■ Assignment ■
Report each line of the entries below that has the word "Углеводы" in it.

■ Entries shown ■
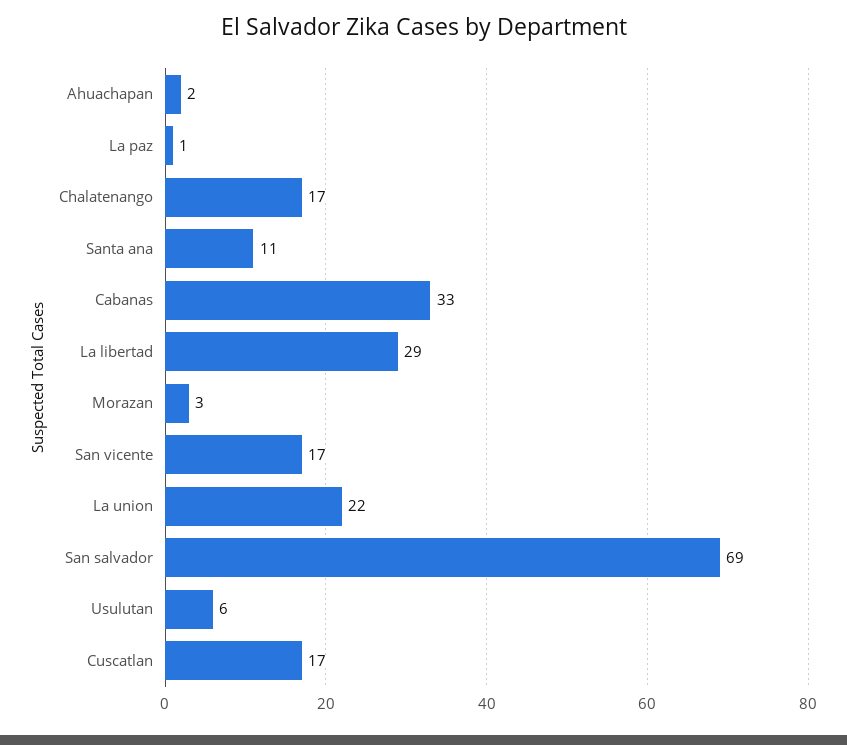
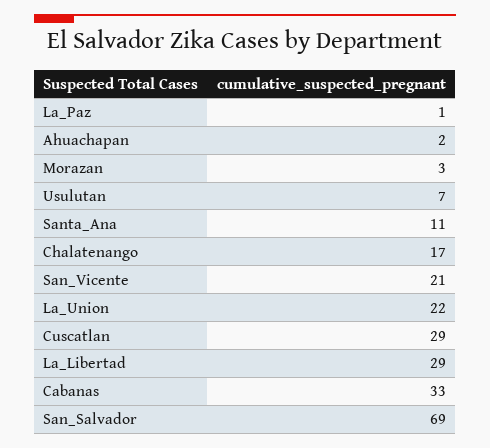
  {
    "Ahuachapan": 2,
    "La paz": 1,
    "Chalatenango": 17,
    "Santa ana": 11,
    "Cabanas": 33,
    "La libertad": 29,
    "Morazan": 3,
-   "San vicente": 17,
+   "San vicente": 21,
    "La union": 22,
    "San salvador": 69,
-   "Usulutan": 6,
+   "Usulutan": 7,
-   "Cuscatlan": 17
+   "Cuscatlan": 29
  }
--
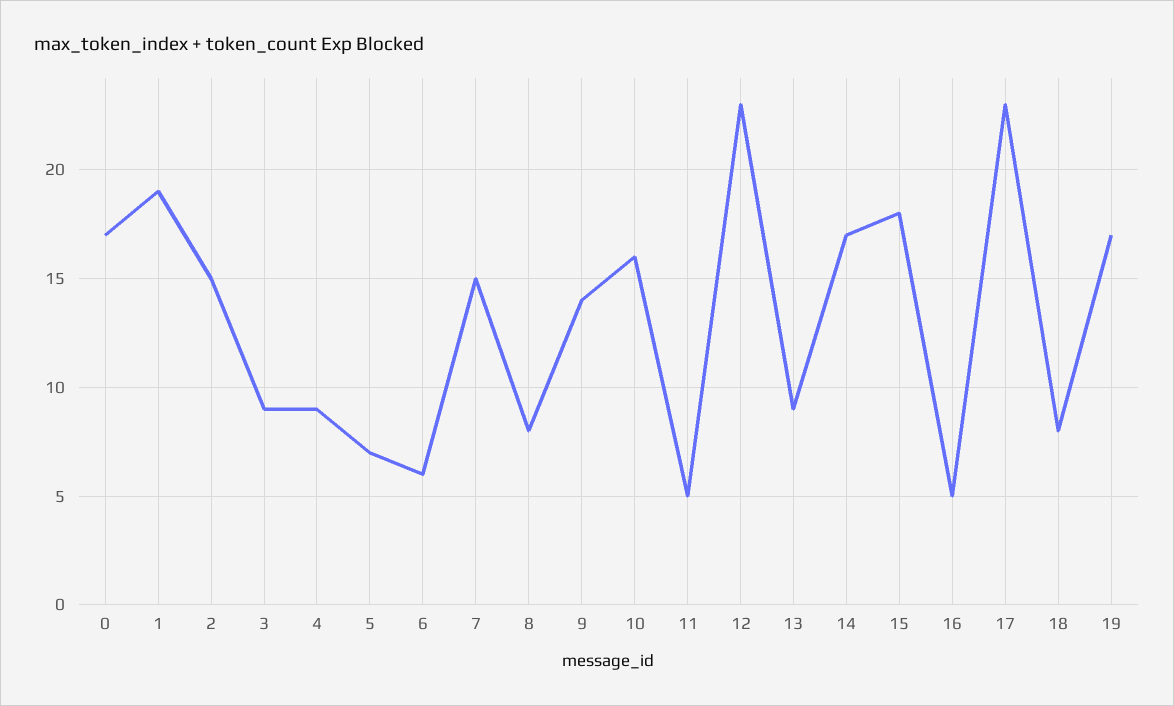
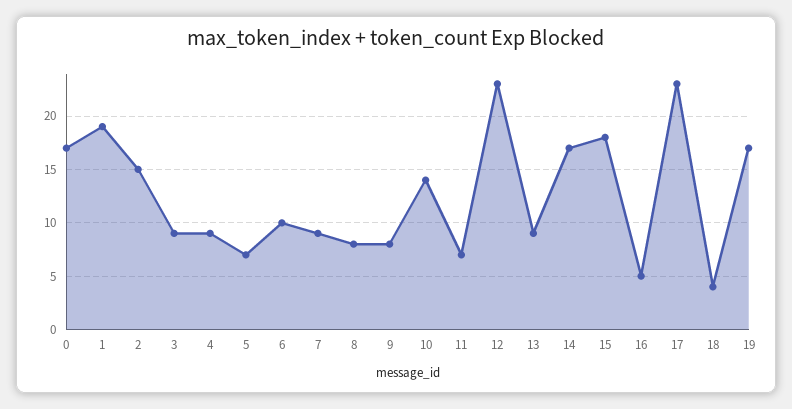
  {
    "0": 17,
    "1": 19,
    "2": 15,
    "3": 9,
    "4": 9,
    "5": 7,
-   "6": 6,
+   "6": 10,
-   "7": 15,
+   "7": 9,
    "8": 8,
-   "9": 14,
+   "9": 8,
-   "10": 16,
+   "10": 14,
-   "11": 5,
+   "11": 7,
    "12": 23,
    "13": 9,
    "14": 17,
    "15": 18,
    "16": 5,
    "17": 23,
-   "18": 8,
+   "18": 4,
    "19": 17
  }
==
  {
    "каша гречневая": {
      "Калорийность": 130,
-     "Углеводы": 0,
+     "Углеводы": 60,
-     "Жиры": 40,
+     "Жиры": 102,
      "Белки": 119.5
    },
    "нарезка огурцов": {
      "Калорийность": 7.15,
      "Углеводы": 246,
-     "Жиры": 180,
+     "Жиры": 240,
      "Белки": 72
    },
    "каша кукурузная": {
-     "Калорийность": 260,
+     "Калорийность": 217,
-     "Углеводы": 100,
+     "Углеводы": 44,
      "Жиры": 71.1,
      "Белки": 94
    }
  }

■ Expected answer ■
-     "Углеводы": 0,
+     "Углеводы": 60,
      "Углеводы": 246,
-     "Углеводы": 100,
+     "Углеводы": 44,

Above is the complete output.